Greil Marcus

American author, music journalist and cultural critic

Greil Marcus (born 1945) is an American author, music journalist and cultural critic notable for producing scholarly and literary essays that place rock music in a much broader framework of culture and politics than is customary in pop music journalism.

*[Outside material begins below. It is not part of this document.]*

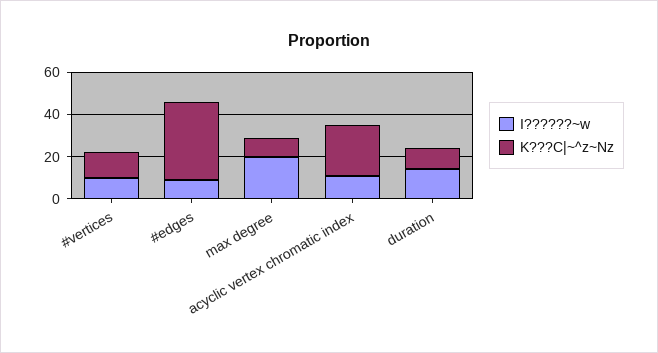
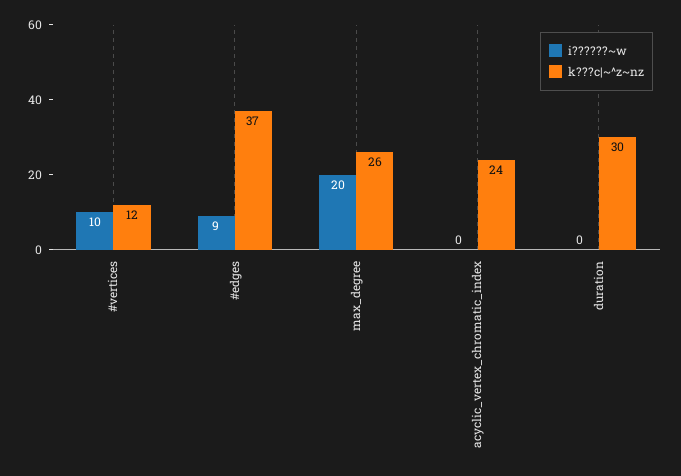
K???C|~^z~Nz, max degree: 10 -> 26
I??????~w, acyclic vertex chromatic index: 10 -> 0
I??????~w, duration: 15 -> 0
K???C|~^z~Nz, duration: 10 -> 30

Complete freedom meant — no one knew. It was most readily defined in the negative: not this gap between the heaven promised in the new advertisements and the everyday satisfactions I can buy.

Quotes edit

  • ...as I write, Johnny Rotten's first moments in "Anarchy in the U.K."–a rolling earthquake of a laugh, a buried shout, then hoary words somehow stripped of all claptrap and set down in the city streets–I AM AN ANTICHRIST–Remain as powerful as anything I know. Listening to the record today–listening to the way Johnny Rotten tears at his lines, and then hurls the pieces at the world; recalling the all-consuming smile he produced as he sang–my back stiffens; I pull away even as my scalp begins to sweat.
  • Complete freedom meant — no one knew. It was most readily defined in the negative: not this gap between the heaven promised in the new advertisements and the everyday satisfactions I can buy. Not the sense that when I leave my work for my family, and bring my family to a Sunday in the park, my leisure feels like work. Not this mad conviction that I’m a stranger in my own home town, that at work I feel like a machine, that in the park I feel like an advertisement, that at home I feel like a tourist.
  • The moments of perfect pleasure in Johnson's songs, and the beauty of those songs, remind one that it is not the simple presence of evil that is unbearable; what is unbearable is the impossibility of reconciling the facts of evil with the beauty of the world.
    • Marcus on Robert Johnson in Mystery Train: Images of America in Rock 'n' Roll Music (1975, fourth revision May, 1997) p. 31.
  • Van Morrison remains a singer who can be compared to no other in the history of modern popular music.
    • When That Rough God Goes Riding: Listening to Van Morrison (2010).
  • While it's well known that as one gets older, one tends to find changes in the world at large unsettling, confusing, fucking irritating, a rebuke to one's very existence, it's generally not a good idea to make a career out of saying so. (emphasis in the original)
    • Marcus on Don Henley in his "Real Life Rock Top Ten" column in Salon (30 May 2000) reprinted in Real Life Rock: The Complete Top Ten Columns, 1986-2014 (2015), p. 206.